From a family of teachers, Ma’am Honey was inspired to take a double degree in elementary and secondary education at the Leyte Normal University, which made her fall in love with teaching even more.

“Ever since I was a child, teaching has already been my dream profession, I cannot see myself in any other profession except for teaching. Because I want to let the children experience what I did not experience when I was a child in school,” she shared.

She started teaching in a private and international school before landing as a multi-grade (MG) teacher handling Grades 5 and 6 classes in an interior village here.

“It was difficult to start teaching in an MG class especially that my previous teaching experience was in an international school. My pupils in the barrio school are the total opposites of my pupils in the private school, but I was eager and excited to bring an international standard of education to these learners,” she recalled.

She narrated her experience witnessing pupils appreciate simple things: “Though my pupils cannot even speak nor write simple English sentences, I went home with a smile every day because I know that I was making a difference every time I am with them. Most of my pupils do not even know the idea of a city. They were awed when they saw a projector and called it a big TV, and when I brought my printer to school they were amazed to see how a paper comes out from the machine."
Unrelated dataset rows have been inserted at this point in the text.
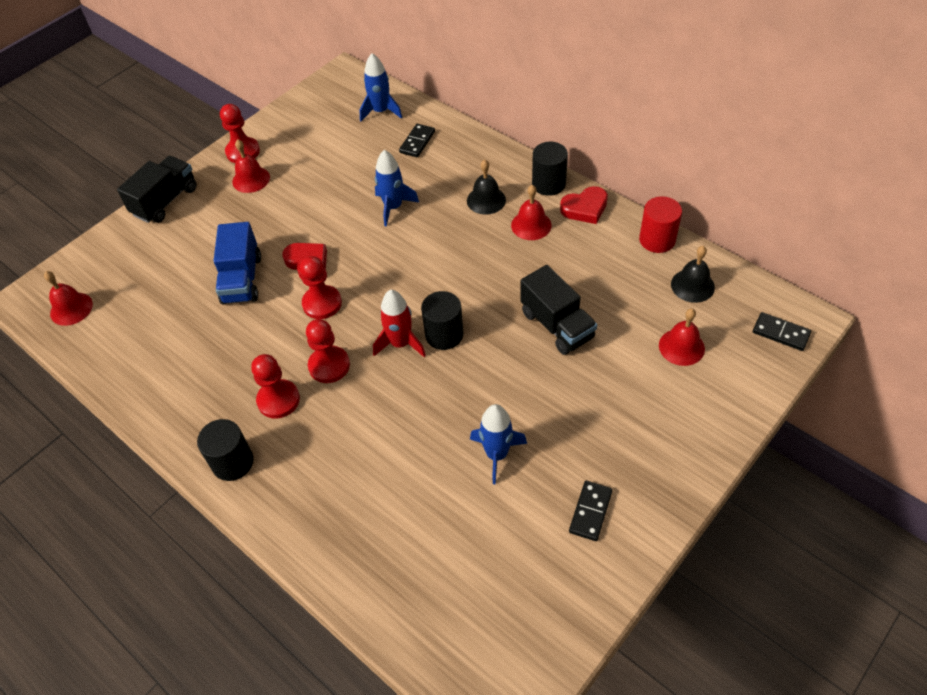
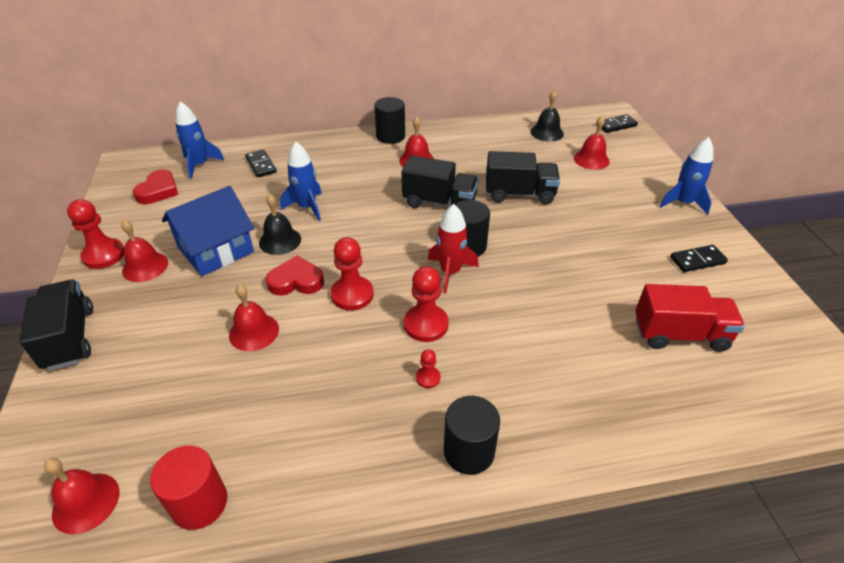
camera: 55 degrees left, 10 degrees down
(242, 279) = (254, 332): blue truck -> red bell
(278, 400) = (428, 378): red pawn -> red pawn, size x0.51
(299, 198) = (216, 250): none -> blue house
(465, 540) = (680, 334): none -> red truck
(485, 280) = (439, 202): none -> black truck
(486, 200) = (366, 165): black bell -> black bell (280, 241)
(497, 454) = (610, 277): blue rocket -> blue rocket (683, 203)
(585, 208) = (432, 135): red heart -> red heart (158, 191)
(590, 512) = (697, 260): black domino -> black domino turned 75 degrees counterclockwise
(657, 240) = (495, 125): red cylinder -> red cylinder (199, 503)

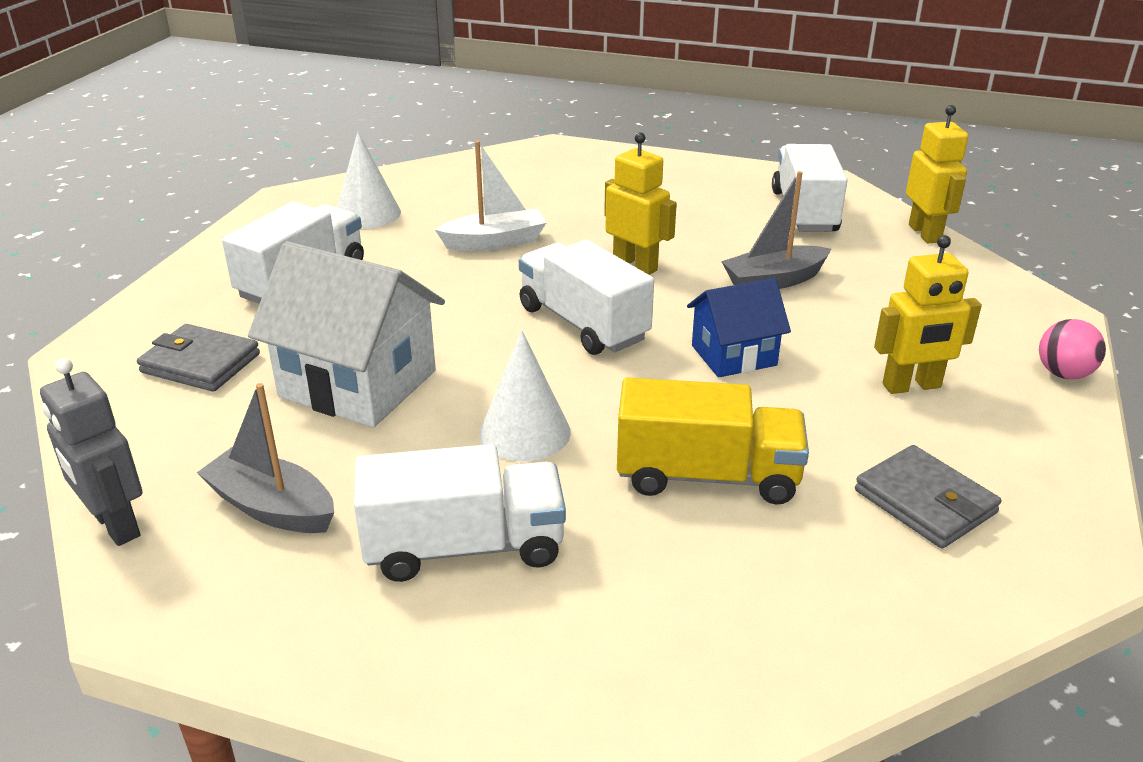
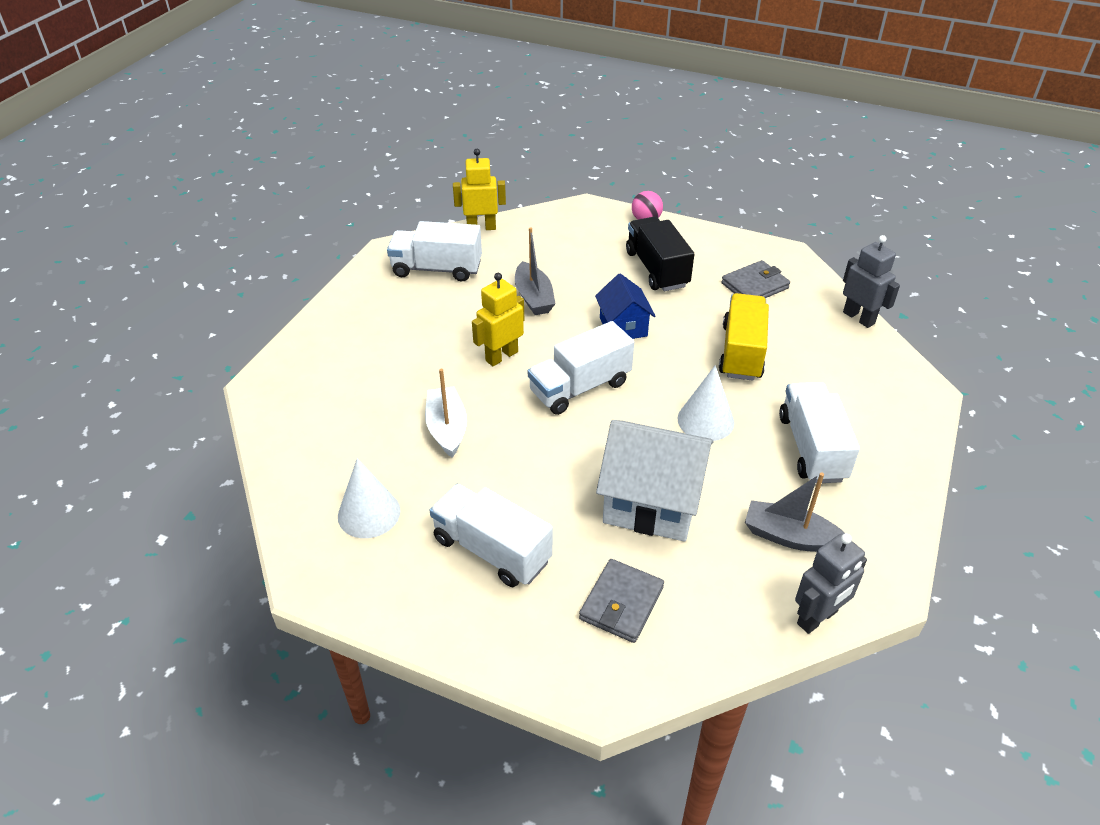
camera: 85 degrees left, 10 degrees up
(272, 507) = (789, 536): grey boat -> grey boat turned 75 degrees clockwise
(358, 384) = (652, 503): white house -> white house turned 75 degrees clockwise
(886, 658) = (859, 318): none -> grey robot
(911, 386) = (657, 269): yellow robot -> black truck

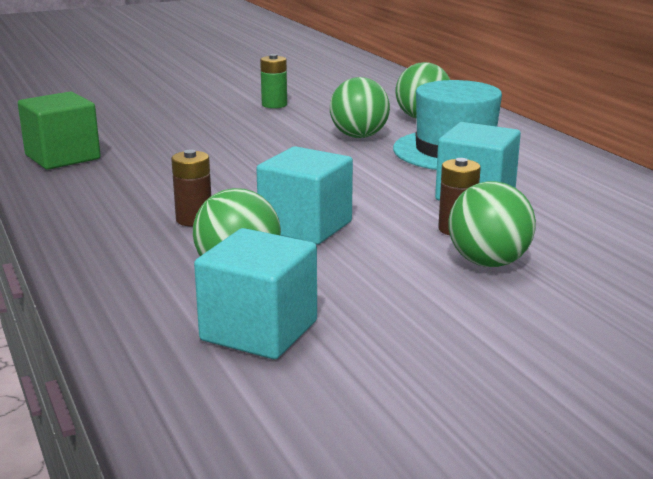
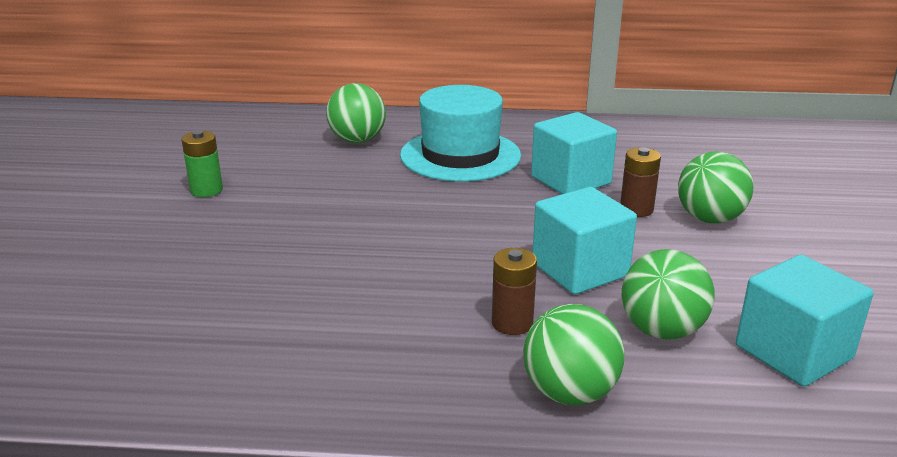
camera: 60 degrees left, 5 degrees up
(62, 157) = (201, 368): green cube -> none
(359, 136) = (369, 180): green ball -> green ball (569, 393)

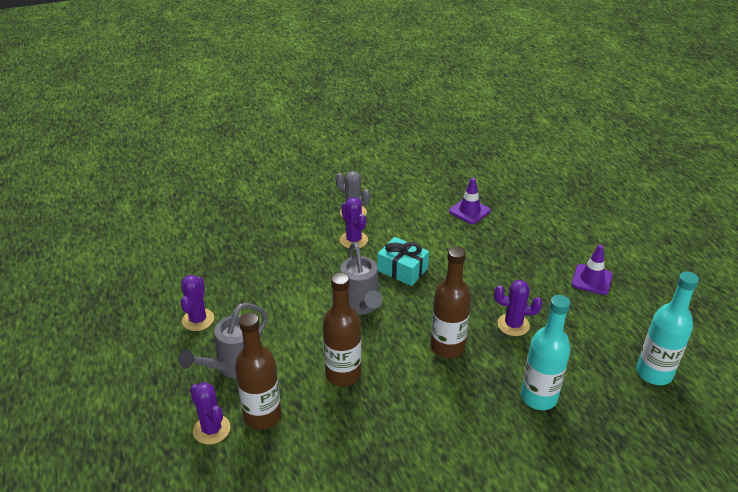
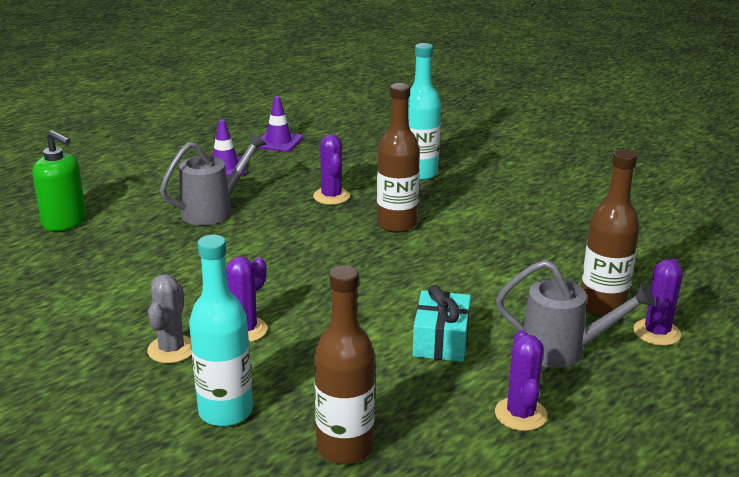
camera: 115 degrees left, 10 degrees down
(198, 320) = (520, 414): purple cactus -> purple cactus turned 75 degrees counterclockwise
(343, 374) = (495, 273): brown bottle -> brown bottle (345, 448)
(361, 305) = (377, 290): grey watering can -> grey watering can (214, 210)
(402, 269) = (285, 277): turquoise gift -> turquoise gift (441, 340)
(469, 211) = (121, 254): purple traffic cone -> purple traffic cone (278, 142)
(525, 195) = (65, 222): none -> green soap dispenser
(654, 373) = (342, 133): turquoise bottle -> turquoise bottle (225, 411)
Recently, photos of her classroom drew various reactions on the internet, but for Ma’am Honey, who dedicated five years to come up with the design, more than being awarded with Best in Classroom Structure in her district in 2017, the discipline and excitement of her learners when they go to school are what matters to her.

“I spend most of my time in my classroom than at home. I never saw my pupils get distracted because my classroom is designed for children. It developed discipline among learners that as early as their age, they should already know how to take care of the things around them, because if they don't, matagal na sanang nasira ‘yung displays namin sa room,” she said.

In fact, she added that it has helped her develop learners who are winners in academic contests such as Science Quiz Bee and Journalism despite coming from a multi-grade school.

Also, in her seven-year stint as a teacher, including five years with the Department of Education, she has already set the bar with her back-to-back award as the Most Outstanding Multi-grade teacher in Leyte Division in 2016 and 2017, as well as in her district; and Outstanding Mono-grade teacher Leyte Division Area II-A in 2015.

“I am hoping to encourage teachers to love their work more, their pupils and their teaching environment, and to give the best that they can to give better education for the Filipinos. Teaching is not just a job, but definitely a vocation. Love what you are doing and love your profession, because you will surely not call it stress but passion.”

Believe in the smallest hope there is, make small things big, stay positive, never give up, continue believing that we can give the best education to our future leaders, she said.

Amidst challenges in the teaching profession, she continues to work hard in achieving her dream of providing world-class education in public schools.

“The impact of every circumstance will depend on how you will take it, and on how you will react to it. There are a lot of issues that our department is currently facing. These issues must be faced and addressed. I believe and hope that teachers will be recognized and valued for their worth,” she pointed out.